REFLEXIÓN PARA EL MIÉRCOLES DE LA VIGÉSIMA SEXTA SEMANA DEL T.O. (2) 28-09-22

¿Estoy dispuesto a seguir los pasos del Maestro atendiendo a su llamado con todo lo que ese seguimiento implica?

Como primera lectura para hoy la liturgia continúa con el libro de Job (9,1-12.14-16) y la conversación que tiene con los tres amigos que vienen a consolarlo pero que, lejos de hacerlo, lo que logran es hacer más difícil su aceptación de lo que le está sucediendo. Job se mantiene firme en que es imposible escudriñar los misterios de Dios y cómo Él, en su infinita sabiduría dispone todo sin que podamos encontrar la respuesta a la famosa pregunta: ¿por qué?

La segunda lectura (Lc 9,57-62) nos presenta a Jesús, que continúa esa última “subida” a Jerusalén para enfrentar su hora suprema. Con tres frases lapidarias, dirigidas a tres de los discípulos que le acompañaban, Jesús expone las “condiciones” del seguimiento.

Vemos de entrada que el primero no es “llamado” por Jesús, sino que se ofrece voluntariamente. Jesús se limita a enumerar las dificultades, las privaciones, los sacrificios que el verdadero discípulo de Él ha de enfrentar. Es obvio que ese “voluntario” no está consciente que Jesús va camino a enfrentar su muerte, y que el discípulo tiene que estar dispuesto a compartir la misma suerte que su maestro.

El segundo sí es llamado, con la palabra única que Jesús suele utilizar: “Sígueme”. Este también pretende imponer sus propias condiciones al Maestro: “Déjame primero ir a enterrar a mi padre”, a lo que Jesús responde: “Deja que los muertos entierren a sus muertos; tú vete a anunciar el reino de Dios”. Con esta exageración, rayando en la locura, Jesús pretende sacudir al discípulo con el propósito de transmitir el mensaje de que NADA es más importante que el seguimiento y la misión. Más adelante lo dirá con toda claridad: “Cualquiera que venga a mí y no me ame más que a su padre y a su madre, a su mujer y a sus hijos, a sus hermanos y hermanas, y hasta a su propia vida, no puede ser mi discípulo” (Lc 14,26). Palabras fuertes, pero Jesús exige ese seguimiento radical, incondicional. Por eso muchos son los llamados pero pocos los escogidos (Mt 14,22).

Con el tercer discípulo Jesús acentúa otra característica que Él espera en el verdadero discípulo. El discípulo le pide tiempo para ir a despedirse de su familia. De nuevo el apego a las relaciones familiares que nos proporcionan “seguridad”. Nuevamente una respuesta tajante de parte de Jesús: “El que echa mano al arado y sigue mirando atrás no vale para el reino de Dios”. Está claro que Jesús no quiere seguidores a medias. Una vez se comienza el seguimiento, ya no hay marcha atrás; aquí es que se prueban los verdaderos discípulos. Él nos quiere calientes o fríos, no tibios, porque si nos tornamos tibios Él va a “vomitarnos” de su boca (Ap 3,15).

__EXTRACTOS DE DATOS__
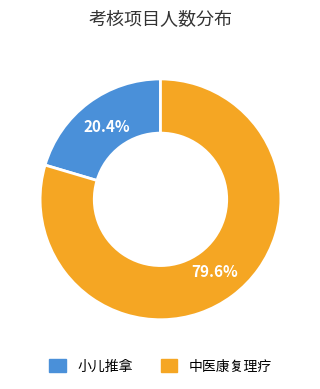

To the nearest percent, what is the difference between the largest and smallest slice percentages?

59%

---

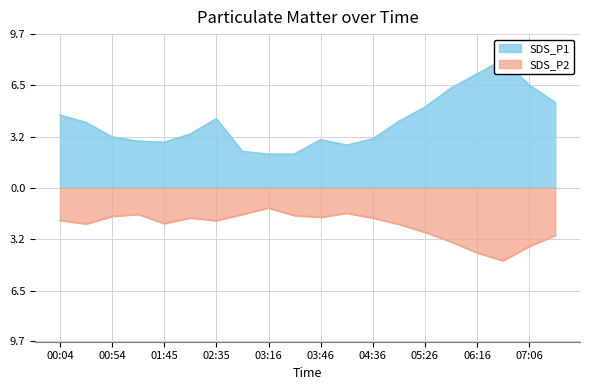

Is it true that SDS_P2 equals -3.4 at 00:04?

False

__TAREAS Y EJERCICIOS__
1 > Responde estas preguntas según la reflexión:
(a) ¿De qué libro es la primera lectura del día?
(b) ¿Con qué palabra llama Jesús al segundo discípulo?
(c) ¿Qué le pide a Jesús el tercer discípulo?
2 > Actualiza el tramo de la reflexión que va desde "La segunda lectura" hasta "que su maestro.", cambiando "lapidarias" por "contundentes".

__SOLUCIONES__
1 >
(a) Del libro de Job (9,1-12.14-16).
(b) Con la palabra "Sígueme".
(c) Le pide tiempo para ir a despedirse de su familia.

2 >
La segunda lectura (Lc 9,57-62) nos presenta a Jesús, que continúa esa última “subida” a Jerusalén para enfrentar su hora suprema. Con tres frases contundentes, dirigidas a tres de los discípulos que le acompañaban, Jesús expone las “condiciones” del seguimiento.

Vemos de entrada que el primero no es “llamado” por Jesús, sino que se ofrece voluntariamente. Jesús se limita a enumerar las dificultades, las privaciones, los sacrificios que el verdadero discípulo de Él ha de enfrentar. Es obvio que ese “voluntario” no está consciente que Jesús va camino a enfrentar su muerte, y que el discípulo tiene que estar dispuesto a compartir la misma suerte que su maestro.